Praktek ruqyah dapat dilakukan baik secara individul atau secara massal yang disetarakan dengan pengobatan massal. Beberapa ulama dalam
kitab-kitab hadits mereka (seperti Imam Al-Bukhori, At Tirmidzi dan Abu Dawud)

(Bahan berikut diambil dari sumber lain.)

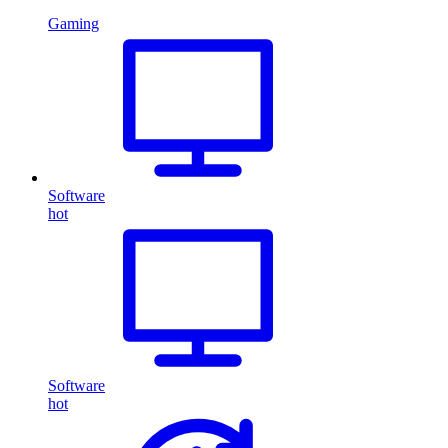
Gaming
Software
hot
Software
hot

memberi penjelasan tentang Ruqyah dalam Bab At Thibb (Pengobatan). Dalam
praktek Ruqyah Syar’iyyah (individual atau secara massal) inilah nilai-nilai dakwah
dengan menanamkan kebersihan Aqidah dan ke-shohihan ibadah secara hikmah dapat
kita sampaikan dan mau’izhoh hasanah secara efektif bisa kita ungkapkan(الرُّقْيَةُ الدَّعْوِيَّة) .
Meruqyah juga tidak dikhususkan hanya bisa dilakukan oleh
orang-orang tertentu. Bagaimanapun juga Ruqyah adalah salah satu warisan
RosuluLLah SAW kepada semua umatnya sebagaimana ajaran-ajaran beliau yang lain.
Selama syarat--syarat sebagai muslim yang ‘baik’ secara minimal
dapat kita penuhi, insya ALLAH kita semua dapat meruqyah. Syarat-syarat
(minimal) tersebut adalah Bersih Aqidah
kita dan Benar Ibadah kita sesuai
yang diajarkan oleh RosuluLLah saw.
Semoga semakin banyaklah kaum muslimin yang bisa melakukan
peruqyahan syar’iyyah, paling tidak untuk diri sendiri dan keluarganya. Dengan
demikian semakin banyak pula masyarakat kita yang terselamatkan dan mau meninggalkan ruqyah-ruqyah syirkiyyah (terapi
yang mengandung kesyirikan) dengan beralih kepada Ruqyah Syar’iyyah. Dan semoga
masyarakat kita dapat merasakan hidup berkah yang sebenarnya setelah terlepas
dari kekeliruan-kekeliruannya tersebut. Amin.